▶ _Work instructions_: If a line includes "DeleteFileSystem", copy it out of the entries.
*** Records supplied ***
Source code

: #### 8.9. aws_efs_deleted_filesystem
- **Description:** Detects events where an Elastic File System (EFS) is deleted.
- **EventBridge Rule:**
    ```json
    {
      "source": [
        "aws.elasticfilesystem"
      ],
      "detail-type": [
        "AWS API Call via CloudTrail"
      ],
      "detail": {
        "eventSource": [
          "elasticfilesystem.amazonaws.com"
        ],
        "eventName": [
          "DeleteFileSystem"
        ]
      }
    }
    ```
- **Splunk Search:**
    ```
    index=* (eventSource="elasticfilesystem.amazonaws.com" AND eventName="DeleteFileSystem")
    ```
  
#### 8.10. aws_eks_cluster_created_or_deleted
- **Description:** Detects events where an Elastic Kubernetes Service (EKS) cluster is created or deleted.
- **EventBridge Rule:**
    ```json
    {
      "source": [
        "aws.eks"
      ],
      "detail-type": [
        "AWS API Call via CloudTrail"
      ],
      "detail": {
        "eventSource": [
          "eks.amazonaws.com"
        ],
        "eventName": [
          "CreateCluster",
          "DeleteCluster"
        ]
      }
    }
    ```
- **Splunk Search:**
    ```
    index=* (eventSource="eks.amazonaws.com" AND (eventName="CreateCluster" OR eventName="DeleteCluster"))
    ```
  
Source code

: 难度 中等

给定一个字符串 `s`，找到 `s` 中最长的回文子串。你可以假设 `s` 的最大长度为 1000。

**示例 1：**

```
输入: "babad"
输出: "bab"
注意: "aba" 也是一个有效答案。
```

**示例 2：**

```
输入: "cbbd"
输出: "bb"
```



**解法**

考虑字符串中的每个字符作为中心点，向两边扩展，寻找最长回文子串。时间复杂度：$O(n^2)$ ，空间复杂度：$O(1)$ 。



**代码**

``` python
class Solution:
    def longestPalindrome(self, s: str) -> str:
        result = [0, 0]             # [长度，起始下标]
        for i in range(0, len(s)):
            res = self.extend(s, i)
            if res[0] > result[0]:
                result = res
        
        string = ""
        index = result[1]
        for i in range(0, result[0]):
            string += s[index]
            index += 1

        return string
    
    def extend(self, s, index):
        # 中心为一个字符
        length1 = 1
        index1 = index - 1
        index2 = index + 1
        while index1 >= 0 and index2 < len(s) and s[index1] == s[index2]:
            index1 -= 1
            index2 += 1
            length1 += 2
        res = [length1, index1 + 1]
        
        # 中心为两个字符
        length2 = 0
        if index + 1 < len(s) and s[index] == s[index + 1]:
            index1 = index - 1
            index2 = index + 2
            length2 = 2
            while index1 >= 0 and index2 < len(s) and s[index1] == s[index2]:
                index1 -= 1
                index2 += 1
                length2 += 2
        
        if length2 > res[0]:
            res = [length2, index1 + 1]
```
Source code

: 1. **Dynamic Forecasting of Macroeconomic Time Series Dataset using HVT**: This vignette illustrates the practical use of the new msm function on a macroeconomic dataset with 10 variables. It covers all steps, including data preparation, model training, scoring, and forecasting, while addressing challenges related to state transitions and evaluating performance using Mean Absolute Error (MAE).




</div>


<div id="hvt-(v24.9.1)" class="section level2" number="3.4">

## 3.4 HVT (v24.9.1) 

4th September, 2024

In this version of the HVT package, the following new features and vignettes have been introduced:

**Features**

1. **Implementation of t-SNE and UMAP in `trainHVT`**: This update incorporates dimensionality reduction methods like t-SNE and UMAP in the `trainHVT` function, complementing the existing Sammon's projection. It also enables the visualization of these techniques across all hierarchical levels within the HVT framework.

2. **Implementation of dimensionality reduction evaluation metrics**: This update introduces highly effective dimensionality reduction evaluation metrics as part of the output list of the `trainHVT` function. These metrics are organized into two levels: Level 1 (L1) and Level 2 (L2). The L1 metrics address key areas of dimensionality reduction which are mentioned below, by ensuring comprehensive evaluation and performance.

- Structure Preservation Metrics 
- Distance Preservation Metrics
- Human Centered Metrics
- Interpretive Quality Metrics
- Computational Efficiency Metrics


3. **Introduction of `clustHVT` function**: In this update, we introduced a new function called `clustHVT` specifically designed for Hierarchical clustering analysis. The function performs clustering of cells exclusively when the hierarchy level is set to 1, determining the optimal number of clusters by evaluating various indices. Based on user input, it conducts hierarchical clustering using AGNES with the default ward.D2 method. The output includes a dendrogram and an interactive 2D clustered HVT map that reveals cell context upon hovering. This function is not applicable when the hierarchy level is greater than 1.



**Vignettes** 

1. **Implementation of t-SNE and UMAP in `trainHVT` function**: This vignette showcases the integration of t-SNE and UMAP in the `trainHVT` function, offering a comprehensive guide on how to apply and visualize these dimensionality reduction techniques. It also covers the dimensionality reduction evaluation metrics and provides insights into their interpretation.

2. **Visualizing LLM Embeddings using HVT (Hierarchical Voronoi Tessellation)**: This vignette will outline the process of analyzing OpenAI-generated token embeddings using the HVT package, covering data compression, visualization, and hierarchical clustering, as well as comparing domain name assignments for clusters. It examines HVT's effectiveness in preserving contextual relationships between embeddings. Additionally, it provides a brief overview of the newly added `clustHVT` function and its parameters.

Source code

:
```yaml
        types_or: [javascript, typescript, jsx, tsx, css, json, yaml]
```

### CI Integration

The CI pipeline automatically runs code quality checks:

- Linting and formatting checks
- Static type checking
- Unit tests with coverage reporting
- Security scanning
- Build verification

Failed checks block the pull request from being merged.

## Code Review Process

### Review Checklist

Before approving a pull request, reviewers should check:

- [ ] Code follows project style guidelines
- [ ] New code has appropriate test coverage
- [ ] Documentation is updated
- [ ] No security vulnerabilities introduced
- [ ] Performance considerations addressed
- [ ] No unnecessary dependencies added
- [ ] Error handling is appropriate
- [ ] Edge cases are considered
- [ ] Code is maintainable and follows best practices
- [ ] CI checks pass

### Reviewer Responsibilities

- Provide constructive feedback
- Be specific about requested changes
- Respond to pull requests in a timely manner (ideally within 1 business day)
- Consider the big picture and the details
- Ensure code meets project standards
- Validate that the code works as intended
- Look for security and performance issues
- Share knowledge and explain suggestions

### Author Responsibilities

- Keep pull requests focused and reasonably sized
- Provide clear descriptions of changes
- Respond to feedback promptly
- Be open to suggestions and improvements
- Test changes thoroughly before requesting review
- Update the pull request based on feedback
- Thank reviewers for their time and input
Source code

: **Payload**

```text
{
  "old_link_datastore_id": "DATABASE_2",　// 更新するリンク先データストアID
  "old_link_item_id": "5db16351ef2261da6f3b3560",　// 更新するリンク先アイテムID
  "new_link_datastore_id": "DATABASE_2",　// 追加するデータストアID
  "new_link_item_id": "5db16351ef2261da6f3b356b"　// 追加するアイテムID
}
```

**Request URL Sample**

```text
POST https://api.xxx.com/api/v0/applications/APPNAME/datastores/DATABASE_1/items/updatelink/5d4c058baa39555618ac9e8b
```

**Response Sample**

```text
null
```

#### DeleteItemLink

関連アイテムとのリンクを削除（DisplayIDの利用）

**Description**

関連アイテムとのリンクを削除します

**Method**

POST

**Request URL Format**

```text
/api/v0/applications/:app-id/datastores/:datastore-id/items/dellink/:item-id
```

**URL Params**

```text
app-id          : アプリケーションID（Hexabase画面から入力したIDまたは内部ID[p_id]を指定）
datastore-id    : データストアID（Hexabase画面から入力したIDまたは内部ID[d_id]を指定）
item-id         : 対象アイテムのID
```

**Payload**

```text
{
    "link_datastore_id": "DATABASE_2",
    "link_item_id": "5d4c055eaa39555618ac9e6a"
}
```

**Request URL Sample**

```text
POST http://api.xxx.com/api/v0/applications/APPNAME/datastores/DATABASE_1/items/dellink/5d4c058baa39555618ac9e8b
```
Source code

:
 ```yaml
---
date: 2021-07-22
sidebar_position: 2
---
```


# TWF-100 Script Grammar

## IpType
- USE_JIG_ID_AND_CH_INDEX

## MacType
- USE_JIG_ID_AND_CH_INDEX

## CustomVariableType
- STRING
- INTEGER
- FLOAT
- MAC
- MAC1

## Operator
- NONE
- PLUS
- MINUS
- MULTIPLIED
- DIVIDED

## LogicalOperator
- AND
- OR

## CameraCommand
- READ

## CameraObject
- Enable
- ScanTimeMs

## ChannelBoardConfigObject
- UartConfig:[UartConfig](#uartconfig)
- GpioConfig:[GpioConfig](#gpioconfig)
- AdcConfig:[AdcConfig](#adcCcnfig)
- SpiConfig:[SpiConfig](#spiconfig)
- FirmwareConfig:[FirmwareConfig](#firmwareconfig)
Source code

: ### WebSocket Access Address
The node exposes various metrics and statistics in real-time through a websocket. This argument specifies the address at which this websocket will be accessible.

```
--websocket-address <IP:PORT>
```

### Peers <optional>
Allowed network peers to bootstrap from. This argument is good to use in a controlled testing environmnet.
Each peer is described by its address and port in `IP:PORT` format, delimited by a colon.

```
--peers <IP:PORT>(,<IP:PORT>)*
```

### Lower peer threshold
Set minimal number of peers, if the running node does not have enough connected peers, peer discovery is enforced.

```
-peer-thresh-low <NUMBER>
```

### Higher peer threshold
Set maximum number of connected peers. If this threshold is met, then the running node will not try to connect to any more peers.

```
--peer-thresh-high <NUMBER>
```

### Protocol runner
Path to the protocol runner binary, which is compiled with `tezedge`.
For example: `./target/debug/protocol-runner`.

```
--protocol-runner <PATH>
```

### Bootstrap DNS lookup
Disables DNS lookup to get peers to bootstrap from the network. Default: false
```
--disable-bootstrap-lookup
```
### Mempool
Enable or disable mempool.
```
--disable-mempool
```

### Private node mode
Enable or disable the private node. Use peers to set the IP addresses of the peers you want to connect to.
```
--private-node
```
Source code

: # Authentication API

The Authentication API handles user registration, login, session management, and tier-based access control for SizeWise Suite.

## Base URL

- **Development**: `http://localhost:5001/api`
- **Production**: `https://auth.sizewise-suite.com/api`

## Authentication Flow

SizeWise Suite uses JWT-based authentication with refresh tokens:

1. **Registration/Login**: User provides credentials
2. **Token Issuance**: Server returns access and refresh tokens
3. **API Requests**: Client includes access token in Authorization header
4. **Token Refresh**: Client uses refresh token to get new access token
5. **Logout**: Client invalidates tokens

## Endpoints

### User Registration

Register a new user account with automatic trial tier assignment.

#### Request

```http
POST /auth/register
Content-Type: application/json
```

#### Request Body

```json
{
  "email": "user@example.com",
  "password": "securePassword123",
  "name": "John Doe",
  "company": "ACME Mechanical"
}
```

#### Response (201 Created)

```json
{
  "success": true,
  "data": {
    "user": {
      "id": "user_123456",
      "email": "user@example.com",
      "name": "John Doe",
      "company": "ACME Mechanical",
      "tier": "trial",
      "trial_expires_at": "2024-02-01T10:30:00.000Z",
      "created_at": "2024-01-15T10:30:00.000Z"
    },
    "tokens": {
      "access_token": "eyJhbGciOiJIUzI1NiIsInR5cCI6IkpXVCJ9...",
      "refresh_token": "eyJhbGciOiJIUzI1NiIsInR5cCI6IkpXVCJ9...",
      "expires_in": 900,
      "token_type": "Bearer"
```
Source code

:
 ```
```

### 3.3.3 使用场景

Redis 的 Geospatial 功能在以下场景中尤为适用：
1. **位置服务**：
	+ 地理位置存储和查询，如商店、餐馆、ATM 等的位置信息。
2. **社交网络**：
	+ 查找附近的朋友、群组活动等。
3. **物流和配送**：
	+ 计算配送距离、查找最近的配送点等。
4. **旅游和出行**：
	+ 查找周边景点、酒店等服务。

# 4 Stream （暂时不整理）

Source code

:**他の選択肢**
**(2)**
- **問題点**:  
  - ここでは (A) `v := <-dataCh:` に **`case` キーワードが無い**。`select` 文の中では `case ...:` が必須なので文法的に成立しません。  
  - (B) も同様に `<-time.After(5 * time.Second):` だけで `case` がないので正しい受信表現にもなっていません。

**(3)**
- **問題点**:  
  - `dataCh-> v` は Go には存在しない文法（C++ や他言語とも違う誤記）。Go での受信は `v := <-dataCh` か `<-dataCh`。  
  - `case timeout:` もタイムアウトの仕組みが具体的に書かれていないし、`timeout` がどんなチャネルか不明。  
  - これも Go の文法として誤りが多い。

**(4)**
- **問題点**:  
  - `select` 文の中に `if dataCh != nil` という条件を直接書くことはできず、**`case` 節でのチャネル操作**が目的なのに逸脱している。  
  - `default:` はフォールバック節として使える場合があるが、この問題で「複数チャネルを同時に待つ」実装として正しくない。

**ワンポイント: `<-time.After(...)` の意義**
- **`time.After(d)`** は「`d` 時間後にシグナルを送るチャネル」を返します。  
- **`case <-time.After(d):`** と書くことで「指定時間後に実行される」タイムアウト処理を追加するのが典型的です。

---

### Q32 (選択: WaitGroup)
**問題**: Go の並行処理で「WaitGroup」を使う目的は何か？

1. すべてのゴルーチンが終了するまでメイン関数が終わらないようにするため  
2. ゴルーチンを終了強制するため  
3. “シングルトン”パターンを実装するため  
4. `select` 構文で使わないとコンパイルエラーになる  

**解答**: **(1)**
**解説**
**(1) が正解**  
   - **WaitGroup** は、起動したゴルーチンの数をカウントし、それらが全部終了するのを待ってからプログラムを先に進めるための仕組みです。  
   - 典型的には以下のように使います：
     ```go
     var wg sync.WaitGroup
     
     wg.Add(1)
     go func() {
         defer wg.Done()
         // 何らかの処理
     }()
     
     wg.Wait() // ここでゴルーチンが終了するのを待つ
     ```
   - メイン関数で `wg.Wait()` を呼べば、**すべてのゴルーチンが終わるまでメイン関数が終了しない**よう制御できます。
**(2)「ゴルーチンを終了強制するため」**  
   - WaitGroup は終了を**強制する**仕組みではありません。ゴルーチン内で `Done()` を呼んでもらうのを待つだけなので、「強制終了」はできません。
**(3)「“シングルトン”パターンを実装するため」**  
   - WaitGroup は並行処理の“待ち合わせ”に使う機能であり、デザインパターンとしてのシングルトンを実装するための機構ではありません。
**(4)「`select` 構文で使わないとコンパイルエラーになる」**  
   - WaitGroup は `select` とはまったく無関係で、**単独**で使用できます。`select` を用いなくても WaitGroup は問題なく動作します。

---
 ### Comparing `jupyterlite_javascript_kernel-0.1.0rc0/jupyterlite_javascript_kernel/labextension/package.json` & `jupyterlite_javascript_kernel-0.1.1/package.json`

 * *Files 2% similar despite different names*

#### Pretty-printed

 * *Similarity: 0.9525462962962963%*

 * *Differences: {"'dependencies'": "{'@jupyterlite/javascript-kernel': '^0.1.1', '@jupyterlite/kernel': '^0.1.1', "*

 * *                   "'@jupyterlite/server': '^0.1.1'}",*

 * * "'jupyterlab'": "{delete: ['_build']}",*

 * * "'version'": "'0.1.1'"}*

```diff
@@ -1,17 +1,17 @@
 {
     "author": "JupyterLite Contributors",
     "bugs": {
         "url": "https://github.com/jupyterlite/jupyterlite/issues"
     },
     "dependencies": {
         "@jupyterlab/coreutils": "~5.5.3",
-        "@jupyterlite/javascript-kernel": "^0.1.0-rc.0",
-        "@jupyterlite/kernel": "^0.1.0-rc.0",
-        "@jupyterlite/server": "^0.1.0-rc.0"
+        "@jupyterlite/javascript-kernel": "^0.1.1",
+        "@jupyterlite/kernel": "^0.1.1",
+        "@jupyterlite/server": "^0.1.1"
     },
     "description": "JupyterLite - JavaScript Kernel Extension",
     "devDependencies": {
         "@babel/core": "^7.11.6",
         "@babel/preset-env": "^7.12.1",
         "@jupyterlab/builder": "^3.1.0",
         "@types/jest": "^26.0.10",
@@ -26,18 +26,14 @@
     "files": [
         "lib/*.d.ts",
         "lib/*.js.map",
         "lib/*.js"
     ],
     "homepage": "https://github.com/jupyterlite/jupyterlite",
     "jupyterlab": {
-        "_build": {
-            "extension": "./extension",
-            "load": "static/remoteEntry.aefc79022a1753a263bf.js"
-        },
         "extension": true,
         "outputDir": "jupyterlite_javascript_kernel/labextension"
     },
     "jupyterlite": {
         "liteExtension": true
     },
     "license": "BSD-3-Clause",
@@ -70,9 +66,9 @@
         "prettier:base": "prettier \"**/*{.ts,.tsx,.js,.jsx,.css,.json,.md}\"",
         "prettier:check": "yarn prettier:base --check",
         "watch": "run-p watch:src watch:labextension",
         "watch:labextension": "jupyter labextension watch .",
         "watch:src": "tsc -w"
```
*** End of Records supplied ***
▶ _Your response_:
          "DeleteFileSystem"
    index=* (eventSource="elasticfilesystem.amazonaws.com" AND eventName="DeleteFileSystem")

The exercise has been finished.